There are 16 such events in all, the last of which is the Main Event, slated to begin on July 1 with the first of three starting days. A total of 24 different game types will be represented in the Championship Events.
16 such events in all, the last of which is the Main Event
“This poker smorgasbord establishes the annual champion of each discipline, recognizing their skills and mastery in the same manner martial arts does in the athletic realm,” said the WSOP in its Thursday morning announcement.
The Championship Events will also have their own leaderboard, separate from the WSOP Player of the Year race.

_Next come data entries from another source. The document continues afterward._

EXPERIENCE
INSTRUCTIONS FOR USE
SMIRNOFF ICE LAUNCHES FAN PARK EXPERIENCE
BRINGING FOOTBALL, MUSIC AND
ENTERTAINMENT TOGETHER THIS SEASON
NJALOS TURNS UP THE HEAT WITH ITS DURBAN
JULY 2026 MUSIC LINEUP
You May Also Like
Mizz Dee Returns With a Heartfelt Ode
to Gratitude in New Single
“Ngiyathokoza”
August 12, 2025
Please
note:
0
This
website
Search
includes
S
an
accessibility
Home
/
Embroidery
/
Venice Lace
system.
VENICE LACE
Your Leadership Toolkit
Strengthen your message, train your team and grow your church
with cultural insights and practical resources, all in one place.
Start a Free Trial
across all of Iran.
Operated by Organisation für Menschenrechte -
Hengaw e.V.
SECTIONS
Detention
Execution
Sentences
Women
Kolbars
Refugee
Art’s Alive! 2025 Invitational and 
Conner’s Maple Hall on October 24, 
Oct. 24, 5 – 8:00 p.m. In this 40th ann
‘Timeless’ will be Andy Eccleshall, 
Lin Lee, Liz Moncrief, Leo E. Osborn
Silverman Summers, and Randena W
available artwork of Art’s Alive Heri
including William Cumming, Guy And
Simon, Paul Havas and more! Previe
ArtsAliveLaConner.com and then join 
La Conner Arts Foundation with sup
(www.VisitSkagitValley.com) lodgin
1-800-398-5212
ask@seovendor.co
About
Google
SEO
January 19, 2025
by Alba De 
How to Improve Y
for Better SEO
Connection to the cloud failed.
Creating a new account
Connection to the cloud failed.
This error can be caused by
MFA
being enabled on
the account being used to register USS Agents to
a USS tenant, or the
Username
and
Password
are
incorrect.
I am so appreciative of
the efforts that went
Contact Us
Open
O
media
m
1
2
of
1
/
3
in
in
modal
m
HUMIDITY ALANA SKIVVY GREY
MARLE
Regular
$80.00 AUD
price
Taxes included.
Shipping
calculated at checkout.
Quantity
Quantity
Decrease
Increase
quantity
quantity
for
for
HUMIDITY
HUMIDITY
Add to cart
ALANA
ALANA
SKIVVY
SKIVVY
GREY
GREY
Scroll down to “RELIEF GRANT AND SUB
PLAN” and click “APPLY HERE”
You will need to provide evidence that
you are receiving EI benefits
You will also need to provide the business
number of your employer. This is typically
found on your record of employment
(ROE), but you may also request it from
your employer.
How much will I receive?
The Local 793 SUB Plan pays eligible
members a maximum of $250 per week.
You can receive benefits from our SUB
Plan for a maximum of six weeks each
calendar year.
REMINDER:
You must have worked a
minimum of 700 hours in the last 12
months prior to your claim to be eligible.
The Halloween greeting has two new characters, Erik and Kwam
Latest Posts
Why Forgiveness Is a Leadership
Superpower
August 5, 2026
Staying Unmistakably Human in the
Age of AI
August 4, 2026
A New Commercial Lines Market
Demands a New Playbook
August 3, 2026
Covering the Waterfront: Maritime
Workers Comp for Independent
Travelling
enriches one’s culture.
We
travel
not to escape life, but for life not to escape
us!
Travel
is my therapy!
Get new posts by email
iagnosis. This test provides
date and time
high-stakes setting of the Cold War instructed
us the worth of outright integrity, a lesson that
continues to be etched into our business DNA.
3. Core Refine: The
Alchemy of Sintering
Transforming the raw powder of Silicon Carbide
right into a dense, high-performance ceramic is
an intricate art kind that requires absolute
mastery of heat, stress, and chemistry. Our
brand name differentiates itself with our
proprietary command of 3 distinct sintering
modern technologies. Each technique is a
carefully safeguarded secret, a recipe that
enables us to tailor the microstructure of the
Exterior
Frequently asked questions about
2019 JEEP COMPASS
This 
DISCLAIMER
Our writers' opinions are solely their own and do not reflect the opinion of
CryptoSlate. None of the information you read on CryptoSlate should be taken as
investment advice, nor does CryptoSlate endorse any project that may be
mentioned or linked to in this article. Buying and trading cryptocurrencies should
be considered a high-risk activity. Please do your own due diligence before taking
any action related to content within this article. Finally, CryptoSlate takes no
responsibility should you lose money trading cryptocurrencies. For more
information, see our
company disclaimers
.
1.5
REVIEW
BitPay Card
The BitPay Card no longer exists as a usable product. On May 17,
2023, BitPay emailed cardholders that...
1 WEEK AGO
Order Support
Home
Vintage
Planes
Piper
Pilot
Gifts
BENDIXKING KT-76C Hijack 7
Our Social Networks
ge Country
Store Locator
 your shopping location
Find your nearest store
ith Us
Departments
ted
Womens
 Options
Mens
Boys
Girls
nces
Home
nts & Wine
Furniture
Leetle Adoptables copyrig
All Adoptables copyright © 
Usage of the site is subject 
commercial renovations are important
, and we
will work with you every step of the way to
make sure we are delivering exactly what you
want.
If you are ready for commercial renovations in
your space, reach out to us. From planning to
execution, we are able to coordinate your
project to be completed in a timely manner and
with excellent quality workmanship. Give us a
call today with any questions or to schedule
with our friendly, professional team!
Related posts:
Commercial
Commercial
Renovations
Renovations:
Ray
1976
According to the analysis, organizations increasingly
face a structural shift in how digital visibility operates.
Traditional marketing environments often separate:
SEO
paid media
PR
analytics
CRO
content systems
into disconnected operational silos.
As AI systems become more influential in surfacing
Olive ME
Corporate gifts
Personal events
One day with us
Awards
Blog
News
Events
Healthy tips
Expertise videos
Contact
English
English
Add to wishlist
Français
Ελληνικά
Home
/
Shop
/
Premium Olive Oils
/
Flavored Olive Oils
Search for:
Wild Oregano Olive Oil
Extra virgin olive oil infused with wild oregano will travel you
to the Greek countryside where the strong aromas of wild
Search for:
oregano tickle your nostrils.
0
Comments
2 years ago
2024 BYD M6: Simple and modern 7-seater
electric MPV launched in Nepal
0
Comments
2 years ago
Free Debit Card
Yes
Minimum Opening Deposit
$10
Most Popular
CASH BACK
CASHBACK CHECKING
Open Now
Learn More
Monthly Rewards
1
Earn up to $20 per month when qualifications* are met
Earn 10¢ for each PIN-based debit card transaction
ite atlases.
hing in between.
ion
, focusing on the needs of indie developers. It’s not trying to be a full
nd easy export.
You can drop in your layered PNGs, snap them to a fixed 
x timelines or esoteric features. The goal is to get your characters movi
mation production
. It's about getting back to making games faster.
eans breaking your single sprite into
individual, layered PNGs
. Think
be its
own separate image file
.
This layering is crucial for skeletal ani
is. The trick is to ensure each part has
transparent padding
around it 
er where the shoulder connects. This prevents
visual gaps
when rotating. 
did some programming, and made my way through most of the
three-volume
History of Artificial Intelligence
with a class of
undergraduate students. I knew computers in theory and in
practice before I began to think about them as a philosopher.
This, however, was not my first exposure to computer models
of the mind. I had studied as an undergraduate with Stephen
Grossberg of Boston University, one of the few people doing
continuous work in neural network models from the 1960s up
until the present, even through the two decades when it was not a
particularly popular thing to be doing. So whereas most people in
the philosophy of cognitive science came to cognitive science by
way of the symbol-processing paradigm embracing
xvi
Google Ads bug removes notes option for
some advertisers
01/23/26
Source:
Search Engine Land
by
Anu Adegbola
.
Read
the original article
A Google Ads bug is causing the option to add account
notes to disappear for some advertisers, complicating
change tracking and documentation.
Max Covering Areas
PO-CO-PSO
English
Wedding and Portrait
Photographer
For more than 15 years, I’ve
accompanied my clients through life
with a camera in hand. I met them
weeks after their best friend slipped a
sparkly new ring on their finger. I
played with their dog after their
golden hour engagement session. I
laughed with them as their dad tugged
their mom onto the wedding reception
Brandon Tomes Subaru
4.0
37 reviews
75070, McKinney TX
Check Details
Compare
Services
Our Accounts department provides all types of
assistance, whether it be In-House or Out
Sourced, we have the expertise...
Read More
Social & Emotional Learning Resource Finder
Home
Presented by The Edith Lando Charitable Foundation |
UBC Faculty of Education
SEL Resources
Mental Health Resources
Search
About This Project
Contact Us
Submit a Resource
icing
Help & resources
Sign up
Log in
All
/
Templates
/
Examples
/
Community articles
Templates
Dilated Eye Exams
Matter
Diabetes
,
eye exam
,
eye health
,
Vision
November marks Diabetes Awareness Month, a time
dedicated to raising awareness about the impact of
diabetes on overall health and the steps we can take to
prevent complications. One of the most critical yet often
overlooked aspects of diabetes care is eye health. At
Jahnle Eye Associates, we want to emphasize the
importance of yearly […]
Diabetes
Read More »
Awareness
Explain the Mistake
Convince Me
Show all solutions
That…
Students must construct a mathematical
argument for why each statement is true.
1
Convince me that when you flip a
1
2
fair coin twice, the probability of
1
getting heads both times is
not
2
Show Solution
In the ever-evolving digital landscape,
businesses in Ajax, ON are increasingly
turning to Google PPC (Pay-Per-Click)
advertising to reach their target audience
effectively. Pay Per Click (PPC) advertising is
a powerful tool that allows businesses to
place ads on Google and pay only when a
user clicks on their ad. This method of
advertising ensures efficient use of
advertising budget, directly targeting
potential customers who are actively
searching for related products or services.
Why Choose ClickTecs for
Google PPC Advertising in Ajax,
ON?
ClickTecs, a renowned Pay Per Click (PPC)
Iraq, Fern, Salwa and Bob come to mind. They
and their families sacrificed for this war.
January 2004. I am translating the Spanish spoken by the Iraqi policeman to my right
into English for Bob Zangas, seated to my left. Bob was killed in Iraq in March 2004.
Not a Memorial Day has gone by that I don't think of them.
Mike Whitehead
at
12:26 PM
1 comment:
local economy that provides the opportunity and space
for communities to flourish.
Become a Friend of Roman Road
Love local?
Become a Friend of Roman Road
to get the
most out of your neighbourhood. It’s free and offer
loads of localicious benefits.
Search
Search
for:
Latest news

$10,000 online bracelet event added
All the $10,000 events were on the schedule last year except for one: WSOP.com Online No-Limit Hold’em. It is the first time an internet gold bracelet event has been offered at that price point. It will take place at noon on July 2, an earlier starting time than every Championship Event except for the Main Event.
Also of note is the $50,000 Poker Players Championship, the one Championship Event that is not a $10,000 buy-in. It is a five-day event beginning June 22. No-Limit 2-7 Lowball Draw has been added to the event, bringing the total games in rotation to nine.
The other eight games, the same ones from last year, are No Limit Hold’em, Seven Card Stud, Omaha Hi-Lo 8 or Better, Razz, Pot-Limit Omaha, Fixed-Limit Hold’em, Seven Card Stud Hi-Lo 8 or Better, and 2-7 Lowball Triple Draw 6-Handed.
2020 WSOP Main Event
The one Championship Event that had already had its dates announced was the $10,000 Main Event.
July 10 – or the morning of July 11, depending on how long it takes – will be the day that the final table will be determined. It is not the “November Nine” anymore, as the final table will begin following a one-day break.
ESPN and ESPN2 will broadcast the final table in its entirety “semi-live” with a 30-minute delay
As has been the standard for a few years, the final table will run for three days. ESPN and ESPN2 will broadcast the final table in its entirety “semi-live” with a 30-minute delay.